Should the word "linejoin" occur in a line of the records, copy that line.

___ Data ___

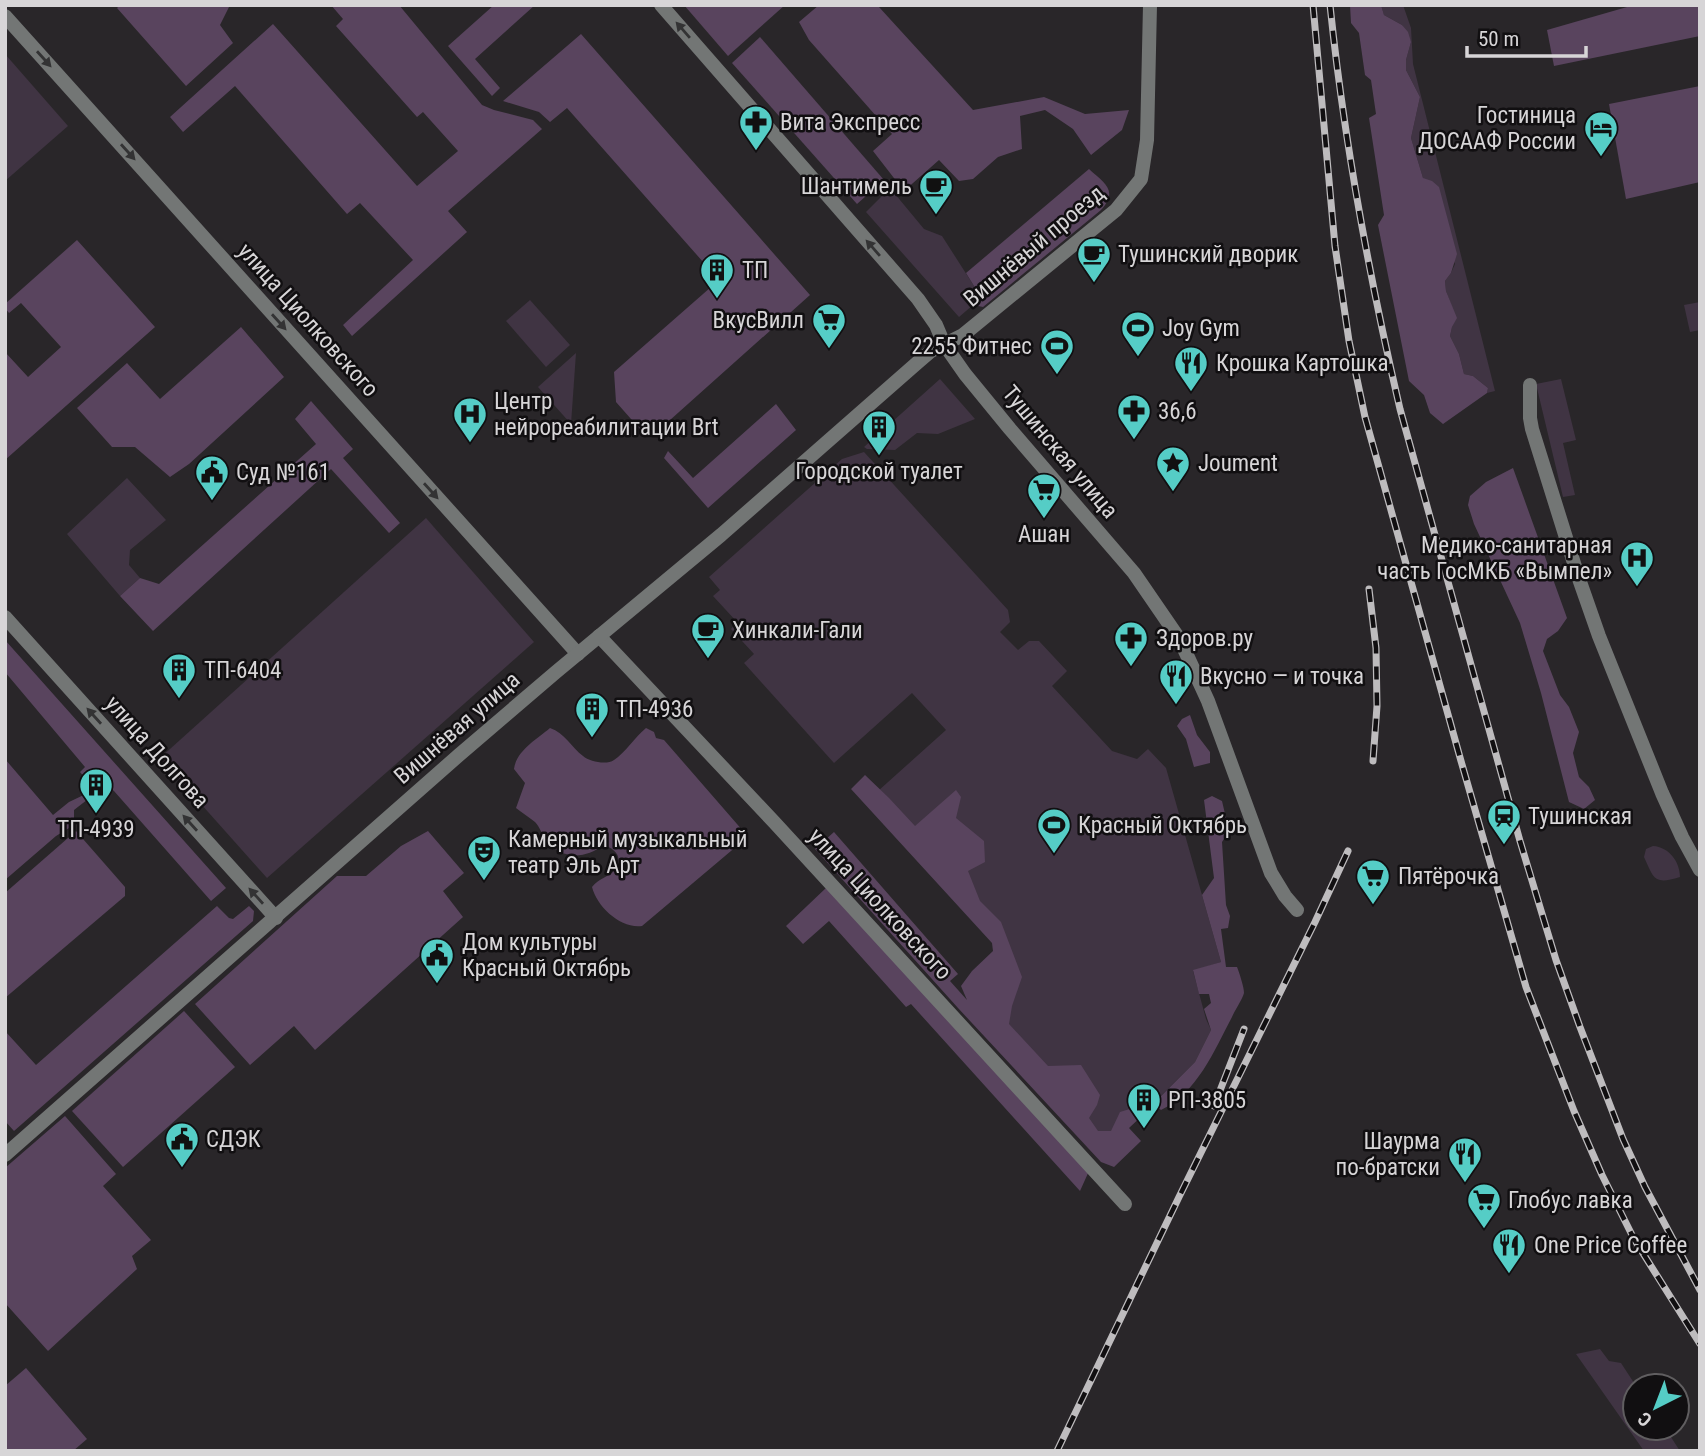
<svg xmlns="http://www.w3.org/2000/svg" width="1705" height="1456" font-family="'Roboto Condensed',sans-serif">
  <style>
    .green { fill: #403443 }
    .forest { fill: #59445e }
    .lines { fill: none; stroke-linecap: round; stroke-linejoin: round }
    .minor { stroke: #737675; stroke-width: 14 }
    .rail-casing { stroke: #bebcbe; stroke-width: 7 }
    .rail { stroke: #110f11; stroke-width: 4.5; stroke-dasharray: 13; stroke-linecap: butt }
    .oneway { fill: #333334 }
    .labels { text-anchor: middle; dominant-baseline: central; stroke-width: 5; stroke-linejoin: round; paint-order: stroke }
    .poi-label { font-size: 23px; fill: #d7d5d7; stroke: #110f11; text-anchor: start }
    .street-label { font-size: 23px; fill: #d7d5d7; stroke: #110f11 }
  </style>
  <rect width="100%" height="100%" fill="#292629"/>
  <g class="green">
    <polygon points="1381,5 1403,5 1411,28 1413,64 1495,391 1487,393 1488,388 1473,376 1464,374 1459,354 1450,336 1452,327 1456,318 1446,291 1445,281 1451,273 1455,264 1423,178 1411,138 1420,97 1406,70 1406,60 1411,42 1402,25 1384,15"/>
    <polygon points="5,54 68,126 5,181"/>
    <polygon points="890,188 924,229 942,236 974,286 973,305 959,317 866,212"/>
    <polygon points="530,300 570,345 546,367 506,321"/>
    <polygon points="1700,302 1700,330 1690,332 1684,305"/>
    <polygon points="576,353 571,424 538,387"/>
    <polygon points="940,379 975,419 938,434 917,433 895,450 867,449 864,447"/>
    <polygon points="1561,379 1576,440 1563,443 1575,495 1563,497 1536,384"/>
    <polygon points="864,452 1008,610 1010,622 1000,632 1018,650 1029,641 1039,641 1067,671 1052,686 1112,751 1137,759 1148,749 1166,768 1221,962 1193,971 1206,1019 1211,1030 1195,1062 1104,1152 969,1003 1013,962 868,800 946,730 912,693 834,763 744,663 754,654 731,629 737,622 713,596 720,590 709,577 842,459"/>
    <polygon points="127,478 166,520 130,550 129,565 140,578 120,596 67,534"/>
    <polygon points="426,518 534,642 267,878 160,758"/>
    <path d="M1653,846C1669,847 1680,862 1680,877C1654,885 1654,879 1644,857L1646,849Z"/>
    <polygon points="1600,1349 1609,1361 1621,1363 1636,1386 1635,1386 1635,1428 1665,1428 1680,1451 1644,1451 1576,1354"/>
  </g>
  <g class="forest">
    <polygon points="120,5 230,5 220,25 233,43 186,86 117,8"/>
    <polygon points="331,5 399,5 482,105 494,110 533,120 542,129 448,211 467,232 352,336 343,325 413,260 360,203 347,214 235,86 183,132 170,117 273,24 417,186 458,151 423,112 417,117 336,26 343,19"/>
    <polygon points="494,5 535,5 475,59 500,88 492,96 448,46"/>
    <polygon points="684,5 785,5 728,56"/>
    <polygon points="819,5 877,5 879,7 973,110 1044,97 1085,114 1129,110 1122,130 1091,155 1073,129 1045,110 1020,116 1022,149 998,157 973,179 959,181 939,160 904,191 873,151 892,134 809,40 799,22"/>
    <polygon points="1350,5 1381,5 1384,15 1402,25 1408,32 1411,42 1406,60 1406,70 1420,97 1411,138 1423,178 1432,181 1439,187 1457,254 1451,273 1445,281 1446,291 1457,318 1452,327 1450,336 1459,354 1464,374 1473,376 1488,388 1487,393 1443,424 1430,413 1424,395 1409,381 1378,225 1384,215 1369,118 1376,114 1371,80 1365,75 1359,33 1351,23"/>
    <polygon points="1634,5 1700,5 1700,36 1554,66 1547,30"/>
    <polygon points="581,34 810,295 660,429 646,436 616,402 614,372 719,280 567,108 550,122 539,112 503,101"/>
    <polygon points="760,37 884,180 857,204 732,63"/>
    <polygon points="1700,86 1700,182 1626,199 1609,104"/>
    <path d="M1089,169C1104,183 1119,190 1101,210L983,307L973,305L974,286L966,273Z"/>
    <polygon points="77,240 155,327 5,460 5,352 28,377 61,347 21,303 9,313 5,308 5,304"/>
    <polygon points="241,327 284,377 189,464 170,477 135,447 112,447 77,408 127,363 160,399"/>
    <polygon points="311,401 353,449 343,458 400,523 389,533 331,469 153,631 120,596 140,578 159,584 316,444 295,419"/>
    <polygon points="776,404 796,430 708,508 664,458 668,451 693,478"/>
    <polygon points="1513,468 1567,618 1558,631 1547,639 1543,651 1560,695 1569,707 1579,732 1573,753 1579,777 1589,787 1595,800 1584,809 1569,802 1541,693 1520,623 1474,524 1468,505 1470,496 1486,482"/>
    <polygon points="5,640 226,888 211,901 114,791 100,779 85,778 80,772 85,767 5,672"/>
    <polygon points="1190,715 1197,735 1210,752 1210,763 1194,767 1186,739 1177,726 1182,719"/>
    <path d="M550,728C565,733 571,747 583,756C590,762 607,765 614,760C625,753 635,737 646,728L654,732L656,738L664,740L737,824L743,831L744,840L642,926C621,929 597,907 592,887C599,878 609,877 615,870C624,858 615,848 603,845C586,859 562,860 547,841C542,835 540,827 535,822C529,817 522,813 516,808L525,783L514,769C516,751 537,739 550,728Z"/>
    <polygon points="5,759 53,815 69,802 90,792 92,796 74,810 74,825 56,836 5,880"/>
    <polygon points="865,775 889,798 915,826 956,790 961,797 956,818 984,841 985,862 968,871 980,901 1001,922 1022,977 1012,1006 1009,1024 1048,1066 1081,1065 1100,1095 1097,1105 1089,1118 1098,1131 1111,1131 1120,1112 1133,1108 1144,1114 1129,1128 1141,1141 1114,1167 1101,1162 958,1008 815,849 834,832 958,974 950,981 967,1000 961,986 972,971 993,951 992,943 851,789"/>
    <path d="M1212,796L1222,801L1229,831L1222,842L1226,905L1230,916L1228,928L1221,929L1226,967H1237C1239,972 1244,987 1244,993C1243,998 1234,1012 1232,1017C1214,1051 1197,1093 1161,1110L1156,1106V1101L1195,1062L1211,1030L1204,1009L1211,1003L1209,994H1199L1193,970L1221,962L1202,895L1214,878L1204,800Z"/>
    <polygon points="76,831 125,887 125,896 5,998 5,893"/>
    <polygon points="428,831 464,873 443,891 463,917 315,1050 294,1026 250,1065 195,1004 337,876 366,876 401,846"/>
    <polygon points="827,887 1089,1171 1080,1191 911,1004 906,1007 829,921 803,944 786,926"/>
    <polygon points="217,906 229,918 233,919 249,906 254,911 253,921 14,1131 5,1121 5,1031 36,1065"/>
    <polygon points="184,1011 235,1067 123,1167 72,1111"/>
    <polygon points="65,1116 116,1174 103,1186 151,1240 132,1256 137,1269 48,1351 5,1303 5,1168"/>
    <polygon points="26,1368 87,1439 73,1451 5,1451 5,1386"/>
  </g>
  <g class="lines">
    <g class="minor">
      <polyline points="661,5 918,299 936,325 944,344 965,374 1010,429 1134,573 1180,640 1208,701 1271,873 1285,896 1297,910"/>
      <polyline points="5,16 578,654"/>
      <polyline points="1530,385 1530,418 1532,429 1578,576 1599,636 1662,793 1682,837 1700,870"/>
      <polyline points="5,617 276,918"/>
      <polyline points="599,636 774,822 1125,1204"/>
      <polyline points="5,1155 459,755 556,672 721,535 917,363 931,351 963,335 1116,210 1141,179 1147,140 1150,5"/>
    </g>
    <g class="rail-casing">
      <g id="rail">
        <polyline points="1313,5 1335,246 1349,341 1365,417 1461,761 1526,987 1574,1111 1602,1175 1634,1239 1700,1344"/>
        <path d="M1330,5C1344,141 1369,276 1400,409L1520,841L1556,960L1580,1027L1623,1139L1645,1187L1700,1290"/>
        <polyline points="1369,589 1376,648 1377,706 1373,761"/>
        <polyline points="1214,1106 1244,1029"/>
        <polyline points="1057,1451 1179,1197 1315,922 1348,851"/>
      </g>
    </g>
    <use href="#rail" class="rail"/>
  </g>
  <defs><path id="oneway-solid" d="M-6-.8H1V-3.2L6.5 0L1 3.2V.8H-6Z" transform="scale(1.75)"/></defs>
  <g class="oneway">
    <use href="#oneway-solid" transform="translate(683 30) rotate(-131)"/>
    <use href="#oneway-solid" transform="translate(44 59) rotate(48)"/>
    <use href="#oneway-solid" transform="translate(128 152) rotate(48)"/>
    <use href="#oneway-solid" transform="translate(873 248) rotate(-131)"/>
    <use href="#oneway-solid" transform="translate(279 322) rotate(48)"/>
    <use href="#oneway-solid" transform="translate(431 491) rotate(48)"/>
    <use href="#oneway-solid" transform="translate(94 716) rotate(-132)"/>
    <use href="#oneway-solid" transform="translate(190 823) rotate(-132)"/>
    <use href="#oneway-solid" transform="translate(256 896) rotate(-132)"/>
  </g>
  <defs>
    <g id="pharmacy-pin" transform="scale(1.75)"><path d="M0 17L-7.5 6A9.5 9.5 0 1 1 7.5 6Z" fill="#55cdc6" stroke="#110f11"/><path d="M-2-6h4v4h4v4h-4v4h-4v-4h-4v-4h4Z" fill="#111"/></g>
    <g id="hotel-pin" transform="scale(1.75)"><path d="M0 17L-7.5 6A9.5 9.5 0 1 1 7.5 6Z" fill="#55cdc6" stroke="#110f11"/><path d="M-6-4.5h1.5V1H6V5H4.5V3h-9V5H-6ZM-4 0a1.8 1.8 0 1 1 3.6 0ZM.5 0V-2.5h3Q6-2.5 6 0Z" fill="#111"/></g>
    <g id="cafe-pin" transform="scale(1.75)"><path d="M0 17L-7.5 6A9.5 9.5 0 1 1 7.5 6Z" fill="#55cdc6" stroke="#110f11"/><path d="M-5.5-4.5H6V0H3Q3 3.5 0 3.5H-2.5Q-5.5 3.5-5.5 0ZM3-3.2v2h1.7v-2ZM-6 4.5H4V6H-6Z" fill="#111"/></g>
    <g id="building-pin" transform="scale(1.75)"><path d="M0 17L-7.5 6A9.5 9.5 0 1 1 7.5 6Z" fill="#55cdc6" stroke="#110f11"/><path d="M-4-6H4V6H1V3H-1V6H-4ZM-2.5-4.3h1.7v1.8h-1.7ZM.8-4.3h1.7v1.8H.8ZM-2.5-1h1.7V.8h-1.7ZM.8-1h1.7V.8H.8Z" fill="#111"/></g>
    <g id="supermarket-pin" transform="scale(1.75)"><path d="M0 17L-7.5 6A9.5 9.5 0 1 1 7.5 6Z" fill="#55cdc6" stroke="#110f11"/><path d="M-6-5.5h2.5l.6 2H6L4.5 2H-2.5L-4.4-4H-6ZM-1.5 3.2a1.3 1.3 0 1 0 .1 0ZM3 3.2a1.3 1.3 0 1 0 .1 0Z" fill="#111"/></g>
    <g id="stadium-pin" transform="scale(1.75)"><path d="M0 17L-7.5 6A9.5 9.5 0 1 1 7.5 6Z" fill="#55cdc6" stroke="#110f11"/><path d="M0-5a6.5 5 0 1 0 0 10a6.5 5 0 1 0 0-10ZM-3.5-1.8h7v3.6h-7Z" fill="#111"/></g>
    <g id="restaurant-pin" transform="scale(1.75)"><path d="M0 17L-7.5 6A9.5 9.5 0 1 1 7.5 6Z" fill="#55cdc6" stroke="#110f11"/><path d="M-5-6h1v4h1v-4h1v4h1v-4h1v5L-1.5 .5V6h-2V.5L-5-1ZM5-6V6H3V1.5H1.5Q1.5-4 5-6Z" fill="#111"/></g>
    <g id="hospital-pin" transform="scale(1.75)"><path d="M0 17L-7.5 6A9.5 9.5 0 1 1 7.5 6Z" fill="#55cdc6" stroke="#110f11"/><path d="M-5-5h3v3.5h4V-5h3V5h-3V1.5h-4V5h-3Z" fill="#111"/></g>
    <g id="sight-pin" transform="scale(1.75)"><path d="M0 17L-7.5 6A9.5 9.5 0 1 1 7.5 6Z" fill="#55cdc6" stroke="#110f11"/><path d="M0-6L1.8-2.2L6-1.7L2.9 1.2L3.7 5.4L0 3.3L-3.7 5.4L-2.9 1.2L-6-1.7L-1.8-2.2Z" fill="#111"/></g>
    <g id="civic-pin" transform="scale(1.75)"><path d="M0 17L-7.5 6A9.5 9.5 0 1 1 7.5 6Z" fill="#55cdc6" stroke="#110f11"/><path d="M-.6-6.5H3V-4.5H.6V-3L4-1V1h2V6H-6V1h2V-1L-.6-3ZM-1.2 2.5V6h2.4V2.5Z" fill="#111"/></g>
    <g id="station-pin" transform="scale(1.75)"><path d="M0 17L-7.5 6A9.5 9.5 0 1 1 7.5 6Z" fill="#55cdc6" stroke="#110f11"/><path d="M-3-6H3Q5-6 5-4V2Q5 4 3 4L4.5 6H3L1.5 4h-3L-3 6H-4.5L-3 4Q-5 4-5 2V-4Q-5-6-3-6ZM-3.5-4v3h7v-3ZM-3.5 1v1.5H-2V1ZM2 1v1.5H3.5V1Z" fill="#111"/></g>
    <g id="theatre-pin" transform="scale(1.75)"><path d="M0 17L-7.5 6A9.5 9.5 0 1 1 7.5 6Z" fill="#55cdc6" stroke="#110f11"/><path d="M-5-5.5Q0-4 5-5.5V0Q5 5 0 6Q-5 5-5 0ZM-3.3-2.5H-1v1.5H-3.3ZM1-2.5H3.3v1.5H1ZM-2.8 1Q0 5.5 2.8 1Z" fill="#111"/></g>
  </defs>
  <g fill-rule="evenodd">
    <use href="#pharmacy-pin" x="756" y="122"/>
    <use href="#hotel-pin" x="1601" y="128"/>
    <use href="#cafe-pin" x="936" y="186"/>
    <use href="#cafe-pin" x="1094" y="254"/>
    <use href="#building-pin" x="717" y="270"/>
    <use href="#supermarket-pin" x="829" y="320"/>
    <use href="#stadium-pin" x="1138" y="328"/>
    <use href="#stadium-pin" x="1057" y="346"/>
    <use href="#restaurant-pin" x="1191" y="363"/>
    <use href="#pharmacy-pin" x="1134" y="411"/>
    <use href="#hospital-pin" x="470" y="414"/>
    <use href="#building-pin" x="879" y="427"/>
    <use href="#sight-pin" x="1173" y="463"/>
    <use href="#civic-pin" x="212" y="472"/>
    <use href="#supermarket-pin" x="1044" y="490"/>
    <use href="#hospital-pin" x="1637" y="558"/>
    <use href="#cafe-pin" x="708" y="630"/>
    <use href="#pharmacy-pin" x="1131" y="638"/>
    <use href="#building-pin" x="179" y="670"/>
    <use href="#restaurant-pin" x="1176" y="676"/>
    <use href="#building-pin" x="592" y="709"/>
    <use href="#building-pin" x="96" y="785"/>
    <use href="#station-pin" x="1504" y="816"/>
    <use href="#stadium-pin" x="1054" y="825"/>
    <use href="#theatre-pin" x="484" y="852"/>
    <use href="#supermarket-pin" x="1373" y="876"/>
    <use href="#civic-pin" x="437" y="955"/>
    <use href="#building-pin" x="1144" y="1100"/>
    <use href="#civic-pin" x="182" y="1139"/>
    <use href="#restaurant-pin" x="1465" y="1154"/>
    <use href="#supermarket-pin" x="1484" y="1200"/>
    <use href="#restaurant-pin" x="1509" y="1245"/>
  </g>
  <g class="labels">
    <g class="poi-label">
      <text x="1576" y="115" text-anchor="end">Гостиница<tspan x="1576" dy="26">ДОСААФ России</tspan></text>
      <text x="780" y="122">Вита Экспресс</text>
      <text x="912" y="186" text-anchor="end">Шантимель</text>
      <text x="1118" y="254">Тушинский дворик</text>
      <text x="742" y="270">ТП</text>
      <text x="804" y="320" text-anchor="end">ВкусВилл</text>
      <text x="1162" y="328">Joy Gym</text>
      <text x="1032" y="346" text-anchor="end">2255 Фитнес</text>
      <text x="1216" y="363">Крошка Картошка</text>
      <text x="494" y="401">Центр<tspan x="494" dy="26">нейрореабилитации Brt</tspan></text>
      <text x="1158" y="411">36,6</text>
      <text x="1198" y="463">Joument</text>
      <text x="879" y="471" text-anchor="middle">Городской туалет</text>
      <text x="236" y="472">Суд №161</text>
      <text x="1044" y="534" text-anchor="middle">Ашан</text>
      <text x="1612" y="545" text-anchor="end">Медико-санитарная<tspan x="1612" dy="26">часть ГосМКБ «Вымпел»</tspan></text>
      <text x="732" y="630">Хинкали-Гали</text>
      <text x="1156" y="638">Здоров.ру</text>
      <text x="204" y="670">ТП-6404</text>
      <text x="1200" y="676">Вкусно — и точка</text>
      <text x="616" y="709">ТП-4936</text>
      <text x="1528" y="816">Тушинская</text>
      <text x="1078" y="825">Красный Октябрь</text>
      <text x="96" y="829" text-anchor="middle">ТП-4939</text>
      <text x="508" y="839">Камерный музыкальный<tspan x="508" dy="26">театр Эль Арт</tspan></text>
      <text x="1398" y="876">Пятёрочка</text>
      <text x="462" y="942">Дом культуры<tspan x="462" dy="26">Красный Октябрь</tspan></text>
      <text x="1168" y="1100">РП-3805</text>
      <text x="206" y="1139">СДЭК</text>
      <text x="1440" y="1141" text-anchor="end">Шаурма<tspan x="1440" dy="26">по-братски</tspan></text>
      <text x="1508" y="1200">Глобус лавка</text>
      <text x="1534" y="1245">One Price Coffee</text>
    </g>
    <g class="street-label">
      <text transform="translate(1034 246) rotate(-40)">Вишнёвый проезд</text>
      <text transform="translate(308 320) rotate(48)">улица Циолковского</text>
      <text transform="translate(1060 452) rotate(50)">Тушинская улица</text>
      <text transform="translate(457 728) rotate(-41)">Вишнёвая улица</text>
      <text transform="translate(157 752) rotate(48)">улица Долгова</text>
      <text transform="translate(880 904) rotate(47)">улица Циолковского</text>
    </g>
  </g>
  <rect width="1705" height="1456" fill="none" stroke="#d7d5d7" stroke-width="14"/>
  <g transform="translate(1656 1407) rotate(222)"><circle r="33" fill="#110f11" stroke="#605e60" stroke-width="2"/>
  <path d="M0-5L12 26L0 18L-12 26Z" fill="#55cdc6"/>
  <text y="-10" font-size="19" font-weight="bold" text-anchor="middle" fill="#d7d5d7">С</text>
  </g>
  <path d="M1467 46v10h119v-10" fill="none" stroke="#d7d5d7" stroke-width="3.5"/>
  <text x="1478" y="46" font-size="21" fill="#d7d5d7" stroke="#110f11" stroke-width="5" paint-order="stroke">50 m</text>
</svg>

___

* _Solution to this task_
    .lines { fill: none; stroke-linecap: round; stroke-linejoin: round }
    .labels { text-anchor: middle; dominant-baseline: central; stroke-width: 5; stroke-linejoin: round; paint-order: stroke }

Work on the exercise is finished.